FTP server should be disabled for full risk mitigation

Jan 21, 2015 16:33 GMT  ·  By

A security issue has been discovered in Schneider Electric’s ETG3000 FactoryCast HMI Gateway series, allowing a potential attacker to gain access to SCADA systems produced by the company based on available hard-coded FTP credentials.

The attacker would not be required to authenticate and they could be able to remote access the FTP server included in the product.

Vulnerabilities can be exploited remotely

Identified as CVE-2014-9198, the security issue has been assigned the maximum severity score as per the Common Vulnerability Scoring System (CVSS), an advisory from ICS-CERT (Industrial Control Systems Cyber Emergency Response Team) informed on Tuesday.

An HMI (human machine interface) is used in a manufacturing or process control system and allows monitoring the state of the production machines, as well as controlling them. Depending on the product, this operation can be carried out from different devices, including mobile ones, and oftentimes there is the possibility of remote control.

Apart from CVE-2014-9198, researchers discovered another critical vulnerability that permits access to the rde.jar file, which holds the configuration settings of the gateway.

ICS-CERT informs that this flaw can also be exploited remotely by a threat actor without having to authenticate.

Narendra Shinde of Qualys Security found that the configuration files can also be accessed using the default username and password pair provided by the manufacturer.

Patch is available, but default FTP credentials still present a risk

The list of products affected by the two security issues includes all versions of TSXETG3000, TSXETG3010, TSXETG3021 and TSXETG3022.

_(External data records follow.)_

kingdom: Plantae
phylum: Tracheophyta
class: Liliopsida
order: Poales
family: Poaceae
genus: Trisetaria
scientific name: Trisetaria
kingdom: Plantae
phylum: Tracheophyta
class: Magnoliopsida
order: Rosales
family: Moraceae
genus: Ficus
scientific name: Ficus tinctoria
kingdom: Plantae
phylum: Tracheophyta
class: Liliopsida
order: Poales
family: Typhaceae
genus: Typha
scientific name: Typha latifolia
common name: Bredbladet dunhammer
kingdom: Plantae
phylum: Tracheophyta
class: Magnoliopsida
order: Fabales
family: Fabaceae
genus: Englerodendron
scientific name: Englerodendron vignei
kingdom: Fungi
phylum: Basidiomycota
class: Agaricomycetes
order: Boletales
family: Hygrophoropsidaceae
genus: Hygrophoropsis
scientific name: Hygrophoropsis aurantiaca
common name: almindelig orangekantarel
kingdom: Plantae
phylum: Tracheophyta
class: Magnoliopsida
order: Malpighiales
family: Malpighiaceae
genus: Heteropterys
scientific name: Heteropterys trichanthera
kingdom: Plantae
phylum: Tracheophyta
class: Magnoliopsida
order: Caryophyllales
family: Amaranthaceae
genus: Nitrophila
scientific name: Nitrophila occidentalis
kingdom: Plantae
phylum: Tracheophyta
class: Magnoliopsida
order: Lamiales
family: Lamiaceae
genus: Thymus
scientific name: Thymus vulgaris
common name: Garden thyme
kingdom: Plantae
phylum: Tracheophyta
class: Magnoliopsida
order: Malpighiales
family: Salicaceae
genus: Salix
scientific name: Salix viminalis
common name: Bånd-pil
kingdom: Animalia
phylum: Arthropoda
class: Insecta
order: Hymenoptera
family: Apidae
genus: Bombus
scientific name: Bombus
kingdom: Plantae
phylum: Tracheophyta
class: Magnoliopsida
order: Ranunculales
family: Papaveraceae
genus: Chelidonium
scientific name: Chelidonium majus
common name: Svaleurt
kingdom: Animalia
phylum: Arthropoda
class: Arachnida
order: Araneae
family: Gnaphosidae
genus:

Schneider Electric has already made available a patch that mitigates the risks. After applying it, the rde.jar file is moved to a secure location and permits the user to disable the FTP server. However, it must be noted that the hard-coded credentials will still be available and the product is vulnerable whenever the FTP functionality is turned on.

Schneider Electric advises users to change the default log-in credentials as they would allow access to the setup information.

The general recommendation from ICS-CERT is to minimize exposure of all control system devices and make sure that they cannot be accessed from the Internet. On the same note, it is advisable to isolate from the business network the machines that are behind firewalls and rely on VPN connections for remote access.